Has this ever happened to you?
— You eat a meal such as fettuccine alfredo with garlic bread and tiramisu for dessert.
— You take either the appropriate amount of insulin for the carbohydrate in the meal or your oral medications.
— You check 2 to 3 hours after eating and see a blood glucose reading that is in range.
So far, so good, right?
—Then you wake up the next morning with a very high number?
Ever wondered what causes this?
There are two reasons.
First, Fettuccine Alfredo, garlic bread and tiramisu are, for the most part, a mixture of carbohydrate and fat. But it’s the fat in the meal that is contributing to the elevated readings.
Although carbohydrate is the nutrient that has the most immediate affect on blood glucose levels, fat is not glucose neutral. But only a small portion of the triglyceride (fat) molecule, called the glycerol backbone, can be used as glucose. This very small addition to the glucose pool can’t be the source of your high blood glucose readings. So if fat doesn’t directly raise blood glucose, what is it doing?
For many years scientists thought that fat was a metabolically inert substance. Fat on the body was considered dead weight, just extra blubber people carted around. Well it turns out that fat has been masquerading as the quiet shy guy in the back row, all the while packing a considerable metabolic punch.
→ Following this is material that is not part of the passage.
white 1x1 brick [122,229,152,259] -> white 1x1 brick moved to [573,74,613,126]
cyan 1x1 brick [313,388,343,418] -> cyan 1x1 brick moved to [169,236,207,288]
A high fat meal can increase the amount of free fatty acids (FFAs) in the blood. Both repeatedly elevated levels of FFAs as found in chronic intake of high fat (especially high saturated fat) meals and obesity are associated with both skeletal muscle and liver insulin resistance.
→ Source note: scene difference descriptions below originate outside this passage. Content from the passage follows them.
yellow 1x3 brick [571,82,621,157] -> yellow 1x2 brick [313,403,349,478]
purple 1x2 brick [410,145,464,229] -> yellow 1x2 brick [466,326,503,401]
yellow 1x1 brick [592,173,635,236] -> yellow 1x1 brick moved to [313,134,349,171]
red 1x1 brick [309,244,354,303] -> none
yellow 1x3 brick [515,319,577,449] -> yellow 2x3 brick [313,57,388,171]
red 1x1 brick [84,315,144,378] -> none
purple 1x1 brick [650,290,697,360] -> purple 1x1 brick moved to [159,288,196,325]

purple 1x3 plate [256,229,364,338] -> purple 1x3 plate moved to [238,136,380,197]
That resistance means that it will take more insulin—either made by your pancreas or from an injection—to move the glucose in the blood stream into the cells. There is also evidence that FFAs may have a direct role in reducing the amount of insulin secreted by the beta cells in the pancreas, although an exam mechanism for this role is unknown.
Second, fat also changes the timing of the rise in blood glucose after a meal.
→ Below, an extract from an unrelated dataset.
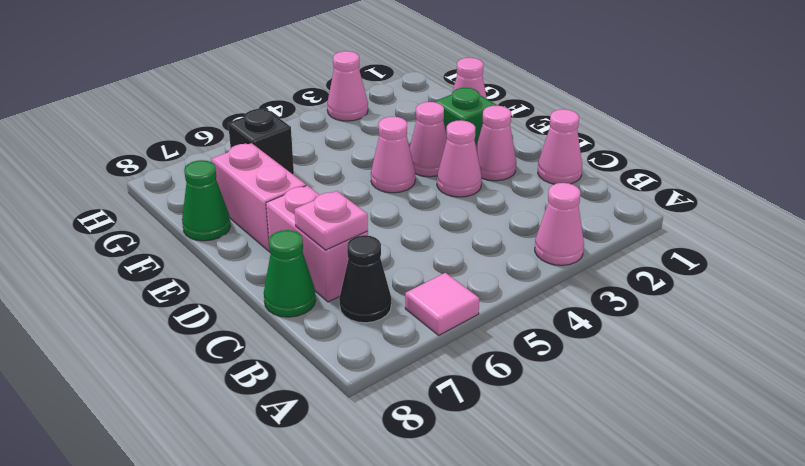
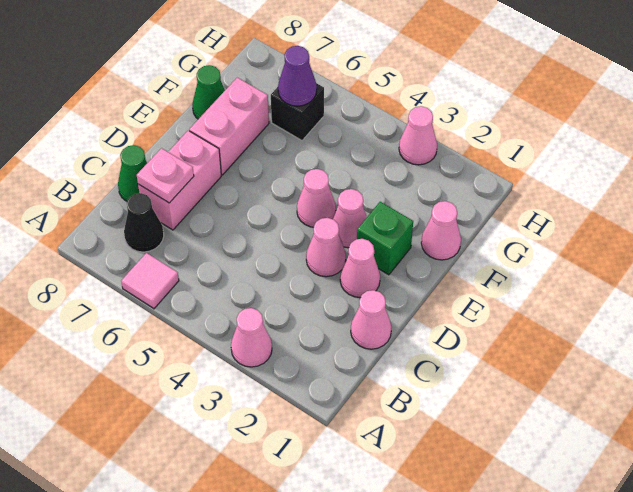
none -> purple 1x1 cone [278,46,317,106]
Unlike carbohydrate, which is digested fairly quickly, fat takes a long time to move through the gastrointestinal tract. It can take 4 to 6 hours and sometimes even longer to be fully metabolized. This can be a problem for someone taking insulin.
Fast acting insulins such as Novolog, Humalog or Apridra are active in the body for 3 to 4 hours. When you eat a high fat meal, the insulin may start working before a significant amount of glucose reaches the blood. The insulin often is finished working before the rest of the glucose makes an appearance.
That is why blood glucose numbers can look in range 2 hours post eating a high fat meal and look significantly above goal 5 hours later.
The Bottom Line:
- An occasional fatty meal is fine, but eating large amounts, for example, a meal containing 40 or more grams of fat, especially if the fat is saturated (found in animal meats, etc.), can make it harder to control blood glucose levels.
- You may have to alter the amount and timing of your insulin if you eat high fat meals.
- For those people taking oral medications, doing some type of physical activity—for example, walking—after a high fat meal can help lower blood glucose.